Malliotakis said Trump had appointed 'very smart people' as Cabinet secretaries and they should be empowered to make cuts. 'This idea that they were going to just fire people via Twitter, Elon Musk, that to me, seems rash,' she said. The New York lawmaker is far from the most endangered Republican in next year's midterm election, so her concern is notable.
But so far, House Speaker Mike Johnson, who is already hampered by a tiny majority, is holding the line. 'I think the vast majority of the American people understand and applaud and appreciate the DOGE effort, the goal to scale down the size and scope of government,' the Louisiana Republican said.
GOP Senate Majority Leader John Thune was more mindful of the humanity of the federal workers let go, while sharing the goal of trimming government, saying 'It needs to be done in a respectful way.'
Respectful is the antithesis of Musk's approach – one reason why it's worth watching whether he develops into a political liability for Trump.

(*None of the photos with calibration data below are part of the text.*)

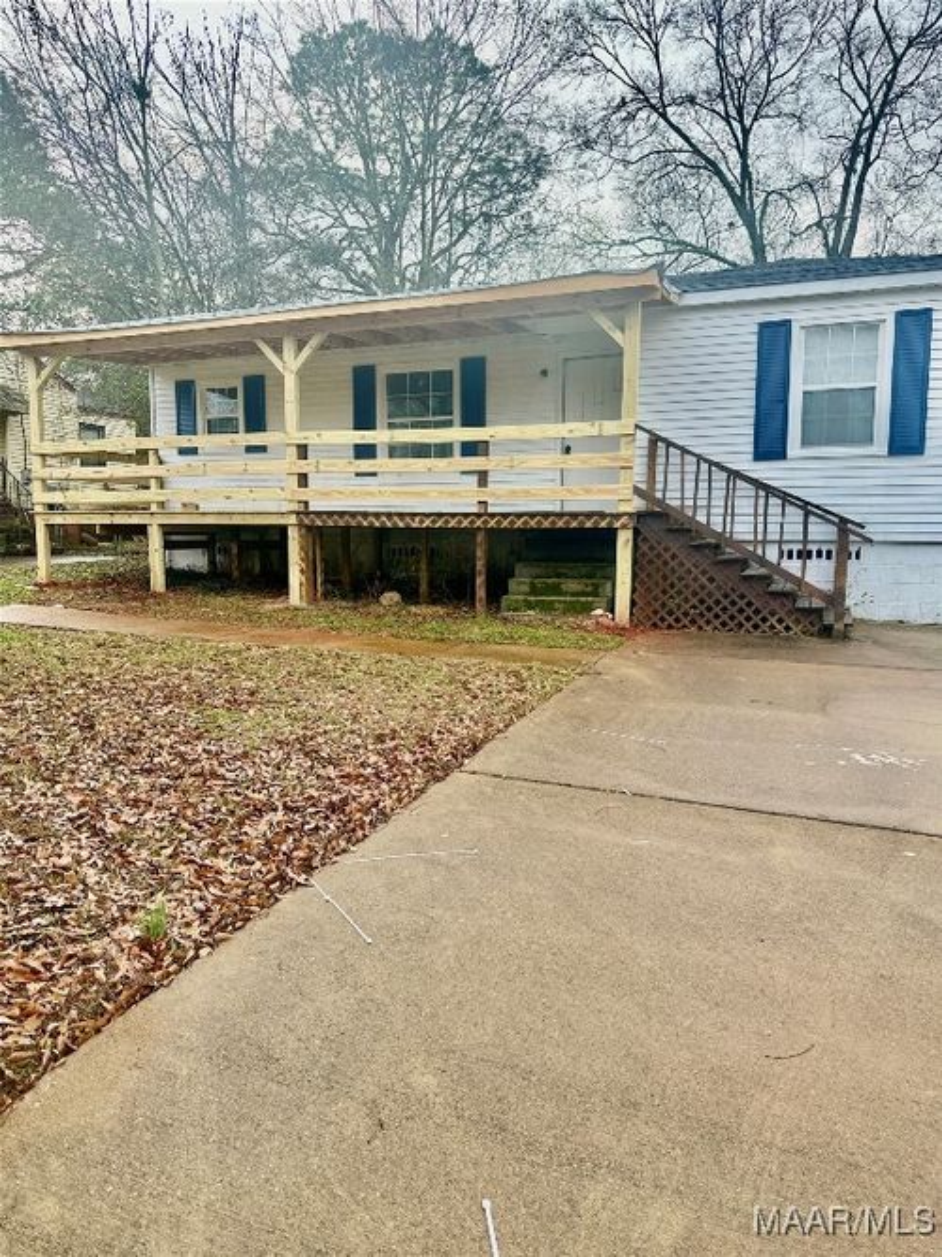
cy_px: 628
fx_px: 871
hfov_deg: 56.8
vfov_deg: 71.6
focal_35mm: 24
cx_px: 471
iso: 80
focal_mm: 6.86
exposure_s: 1/1227
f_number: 1.78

Revolts often start from a small pile of political kindling – for instance, the Tea Party movement that reached critical mass in response to the early policies of President Barack Obama. Barrett believes that significant political pressure on even a small number of GOP members in Congress could slow the DOGE purge. He said: 'I think there's every chance in the world that a handful of members of Congress will summon the courage to confront Trump and suffer his wrath if they get enough constituents back home telling them 'Hey, we sent you to Washington and we've had enough of this. This is this is chaos, craziness.''
Should such a backlash develop, Musk's swinging of a chainsaw above his head at the Conservative Political Action Conference will be seen less as an exuberant emblem of disruption and more an act of hubris that presaged a political fall.